As for historians and students of Machiavelli’s political theory, they have generally confined their attention to tracking his sources among the classical historians and earlier humanists. Observing that he displays in this work the humanist’s propensity for a selective and ad hoc use of sources, some have also pointed out that Machiavelli’s message in the Art of War-his familiar call for the imitation of ancient military institutions, the praise of the citizen militia, and the critique of mercenary troops-reveals his lack of realism and his failure to acknowledge the military technologies, arrangements, and outcomes prevalent in his own day. This latter point has been amply confirmed by historians specializing in Renaissance military history. The unconvincing argument that the work anticipates modern mathematically based game theory has also been offered.

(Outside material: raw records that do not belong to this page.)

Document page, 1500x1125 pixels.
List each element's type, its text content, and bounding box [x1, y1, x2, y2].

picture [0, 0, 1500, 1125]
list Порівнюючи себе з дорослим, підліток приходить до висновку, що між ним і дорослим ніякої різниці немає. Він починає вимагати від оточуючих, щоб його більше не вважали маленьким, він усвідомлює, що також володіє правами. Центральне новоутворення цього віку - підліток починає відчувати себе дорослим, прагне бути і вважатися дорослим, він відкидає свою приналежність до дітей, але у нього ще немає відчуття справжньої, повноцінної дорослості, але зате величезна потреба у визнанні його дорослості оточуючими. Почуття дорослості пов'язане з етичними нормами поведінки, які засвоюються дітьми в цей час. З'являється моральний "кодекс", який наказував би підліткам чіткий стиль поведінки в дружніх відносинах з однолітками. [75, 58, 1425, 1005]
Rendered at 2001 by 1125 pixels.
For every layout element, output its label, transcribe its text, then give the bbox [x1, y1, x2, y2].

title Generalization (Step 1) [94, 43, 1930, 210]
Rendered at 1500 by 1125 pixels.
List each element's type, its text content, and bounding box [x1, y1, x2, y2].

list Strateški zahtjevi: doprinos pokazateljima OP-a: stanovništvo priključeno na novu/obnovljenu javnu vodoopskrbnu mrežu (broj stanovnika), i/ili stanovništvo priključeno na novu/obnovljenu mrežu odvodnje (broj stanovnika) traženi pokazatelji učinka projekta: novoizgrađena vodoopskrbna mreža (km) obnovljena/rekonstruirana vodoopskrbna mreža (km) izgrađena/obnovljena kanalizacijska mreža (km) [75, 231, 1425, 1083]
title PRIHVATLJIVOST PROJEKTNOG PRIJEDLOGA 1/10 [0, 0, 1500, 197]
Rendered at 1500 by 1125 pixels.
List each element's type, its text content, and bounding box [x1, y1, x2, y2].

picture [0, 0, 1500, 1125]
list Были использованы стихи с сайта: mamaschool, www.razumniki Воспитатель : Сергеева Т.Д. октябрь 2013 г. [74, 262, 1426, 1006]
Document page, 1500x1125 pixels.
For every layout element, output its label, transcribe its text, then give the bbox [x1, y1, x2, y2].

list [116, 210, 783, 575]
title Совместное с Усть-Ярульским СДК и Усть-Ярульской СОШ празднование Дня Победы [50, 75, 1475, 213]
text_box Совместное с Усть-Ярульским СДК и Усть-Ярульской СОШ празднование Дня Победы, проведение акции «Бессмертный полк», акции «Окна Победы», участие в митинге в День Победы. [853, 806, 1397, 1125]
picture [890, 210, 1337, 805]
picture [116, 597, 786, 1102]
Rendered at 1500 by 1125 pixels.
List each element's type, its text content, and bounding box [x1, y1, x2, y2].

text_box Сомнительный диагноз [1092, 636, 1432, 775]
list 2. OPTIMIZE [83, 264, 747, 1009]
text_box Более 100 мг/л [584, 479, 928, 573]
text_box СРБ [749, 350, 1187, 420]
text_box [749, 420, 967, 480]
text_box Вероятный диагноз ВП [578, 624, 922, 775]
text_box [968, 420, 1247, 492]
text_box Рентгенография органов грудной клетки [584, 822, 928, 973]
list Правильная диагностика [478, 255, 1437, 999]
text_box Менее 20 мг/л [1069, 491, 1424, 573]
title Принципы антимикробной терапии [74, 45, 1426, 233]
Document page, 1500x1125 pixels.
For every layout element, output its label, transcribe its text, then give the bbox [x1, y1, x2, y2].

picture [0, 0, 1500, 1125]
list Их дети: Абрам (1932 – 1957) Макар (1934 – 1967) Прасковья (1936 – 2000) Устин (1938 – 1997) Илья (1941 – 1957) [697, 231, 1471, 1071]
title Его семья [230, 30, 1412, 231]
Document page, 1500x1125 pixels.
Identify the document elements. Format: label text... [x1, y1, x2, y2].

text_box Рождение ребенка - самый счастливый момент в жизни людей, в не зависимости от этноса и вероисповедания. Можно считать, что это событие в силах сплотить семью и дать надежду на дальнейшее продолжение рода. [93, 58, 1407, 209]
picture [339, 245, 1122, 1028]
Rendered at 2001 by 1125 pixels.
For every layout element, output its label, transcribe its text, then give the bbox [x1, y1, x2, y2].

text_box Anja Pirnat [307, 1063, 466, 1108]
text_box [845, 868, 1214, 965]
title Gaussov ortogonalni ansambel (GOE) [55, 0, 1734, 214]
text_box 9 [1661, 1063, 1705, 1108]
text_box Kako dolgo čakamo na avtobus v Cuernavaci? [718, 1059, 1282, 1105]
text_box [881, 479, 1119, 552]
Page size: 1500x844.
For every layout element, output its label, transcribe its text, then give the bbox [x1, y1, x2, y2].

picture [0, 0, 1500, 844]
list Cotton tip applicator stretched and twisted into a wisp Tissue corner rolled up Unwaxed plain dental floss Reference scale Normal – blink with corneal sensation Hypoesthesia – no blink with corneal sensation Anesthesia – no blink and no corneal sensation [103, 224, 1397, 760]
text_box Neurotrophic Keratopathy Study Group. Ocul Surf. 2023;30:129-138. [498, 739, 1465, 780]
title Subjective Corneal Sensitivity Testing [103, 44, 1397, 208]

But there is more to the Art of War than that. It is remarkable that so little attention has been directed to the central anomaly of the Art of War. the principal interlocutor in the dialogue is Fabrizio Colonna (1450/60-1520). Presented as the chief exponent of Machiavelli’s military desiderata, he was a member of a distinguished aristocratic Roman family who shared with numerous relatives, past and present, the profession of condottiere. He, and they, were mercenary captains in the employ of the Aragonese kings of Naples, the papacy, Ferdinand of Aragon, the French, and, occasionally, the Florentines. Indeed, so important was Fabrizio’s personal service to the house of Aragon that Michael Mallett, the foremost military historian of Renaissance Italy, gives him more credit than any other captain for the success of Spanish arms in Italy the same Spanish arms that brought Medici rule back to Florence in 1512, ending the republic led by Piero Soderini in which Machiavelli had made his political career. In the early years of the sixteenth century, Colonna condottieri figured heavily in the reconstruction of Florence’s defenses, the plan for which Machiavelli drafted; he was also instructed by the Dieci di Balii to negotiate with them in his legations to Rome and did so. Following the collapse of the Soderini republic, Colonna condottieri continued to serve both the popes, the Aragonese, the Holy Roman Emperors, and the Florentines. They remained on excellent terms with the Soderini family. Why, therefore, would Machiavelli place an argument in defense of citizen militias over and against mercenaries in the mouth of a mercenary captain? And, given that there were other noteworthy members of that profession who had worked for Florence, including some of Fabrizio’s own relatives (not to mention scions of other families), why choose Fabrizio as the vehicle for Machiavelli’s military opinions, none of which Fabrizio espoused either in theory or practice?